PROBLEM DETAILS - Reproduce the records below word for word, from the line that contains "scientific name: Ladoga camilla" through the final line, including both.

Collection entries:
•••

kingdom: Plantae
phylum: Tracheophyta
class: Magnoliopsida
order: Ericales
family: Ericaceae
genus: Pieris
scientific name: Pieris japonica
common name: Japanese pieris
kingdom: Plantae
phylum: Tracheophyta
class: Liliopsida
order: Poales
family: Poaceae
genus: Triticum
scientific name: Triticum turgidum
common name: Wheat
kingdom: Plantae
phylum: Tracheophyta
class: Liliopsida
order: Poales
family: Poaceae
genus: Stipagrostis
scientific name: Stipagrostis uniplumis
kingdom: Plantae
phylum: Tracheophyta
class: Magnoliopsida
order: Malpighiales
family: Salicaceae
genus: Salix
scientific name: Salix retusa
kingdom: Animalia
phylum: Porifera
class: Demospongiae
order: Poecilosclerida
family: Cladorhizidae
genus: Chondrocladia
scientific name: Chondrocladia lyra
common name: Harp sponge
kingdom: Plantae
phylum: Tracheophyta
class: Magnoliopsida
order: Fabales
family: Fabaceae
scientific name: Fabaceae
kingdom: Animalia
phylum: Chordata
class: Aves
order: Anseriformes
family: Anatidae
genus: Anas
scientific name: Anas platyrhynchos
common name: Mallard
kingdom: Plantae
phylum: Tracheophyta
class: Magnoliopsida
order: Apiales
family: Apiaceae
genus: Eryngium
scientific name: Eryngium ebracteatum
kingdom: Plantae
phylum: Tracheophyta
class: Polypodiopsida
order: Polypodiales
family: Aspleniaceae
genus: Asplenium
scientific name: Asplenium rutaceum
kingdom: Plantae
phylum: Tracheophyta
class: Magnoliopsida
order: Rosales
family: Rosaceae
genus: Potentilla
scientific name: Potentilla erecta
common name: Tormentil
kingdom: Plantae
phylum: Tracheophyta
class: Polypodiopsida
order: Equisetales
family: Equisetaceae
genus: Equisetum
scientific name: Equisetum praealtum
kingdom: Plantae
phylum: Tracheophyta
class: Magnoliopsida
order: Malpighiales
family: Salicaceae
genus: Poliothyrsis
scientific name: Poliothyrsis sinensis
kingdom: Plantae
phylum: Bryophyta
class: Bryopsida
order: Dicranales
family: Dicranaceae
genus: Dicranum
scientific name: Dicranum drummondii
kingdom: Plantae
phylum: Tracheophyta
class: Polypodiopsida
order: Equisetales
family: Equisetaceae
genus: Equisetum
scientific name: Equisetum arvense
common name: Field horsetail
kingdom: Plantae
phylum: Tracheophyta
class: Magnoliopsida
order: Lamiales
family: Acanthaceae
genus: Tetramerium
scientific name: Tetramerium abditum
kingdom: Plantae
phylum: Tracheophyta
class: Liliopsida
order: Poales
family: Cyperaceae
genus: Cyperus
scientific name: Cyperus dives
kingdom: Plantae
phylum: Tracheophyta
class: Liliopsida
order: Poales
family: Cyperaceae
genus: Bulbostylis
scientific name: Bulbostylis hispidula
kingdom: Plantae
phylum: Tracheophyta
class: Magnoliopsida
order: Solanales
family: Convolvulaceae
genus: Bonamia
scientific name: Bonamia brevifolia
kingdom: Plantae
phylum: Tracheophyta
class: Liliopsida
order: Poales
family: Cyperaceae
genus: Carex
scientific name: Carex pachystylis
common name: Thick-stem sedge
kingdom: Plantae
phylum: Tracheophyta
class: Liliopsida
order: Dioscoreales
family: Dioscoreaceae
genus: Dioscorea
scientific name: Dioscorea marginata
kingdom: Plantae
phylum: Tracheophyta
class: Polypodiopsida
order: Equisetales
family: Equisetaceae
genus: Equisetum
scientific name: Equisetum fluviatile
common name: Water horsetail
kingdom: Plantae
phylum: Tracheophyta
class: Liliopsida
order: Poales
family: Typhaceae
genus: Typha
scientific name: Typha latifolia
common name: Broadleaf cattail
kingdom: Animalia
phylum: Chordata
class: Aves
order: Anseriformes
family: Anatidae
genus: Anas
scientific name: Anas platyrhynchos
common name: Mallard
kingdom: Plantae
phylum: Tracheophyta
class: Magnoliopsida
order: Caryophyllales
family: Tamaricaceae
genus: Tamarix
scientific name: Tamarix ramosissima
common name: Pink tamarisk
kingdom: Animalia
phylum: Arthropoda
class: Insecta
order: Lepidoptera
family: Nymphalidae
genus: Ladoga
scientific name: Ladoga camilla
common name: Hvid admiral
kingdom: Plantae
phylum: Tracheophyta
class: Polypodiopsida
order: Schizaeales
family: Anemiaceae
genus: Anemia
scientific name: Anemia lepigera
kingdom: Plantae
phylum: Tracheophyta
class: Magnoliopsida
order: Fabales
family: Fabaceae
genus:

•••

WRITTEN ANSWER -
scientific name: Ladoga camilla
common name: Hvid admiral
kingdom: Plantae
phylum: Tracheophyta
class: Polypodiopsida
order: Schizaeales
family: Anemiaceae
genus: Anemia
scientific name: Anemia lepigera
kingdom: Plantae
phylum: Tracheophyta
class: Magnoliopsida
order: Fabales
family: Fabaceae
genus:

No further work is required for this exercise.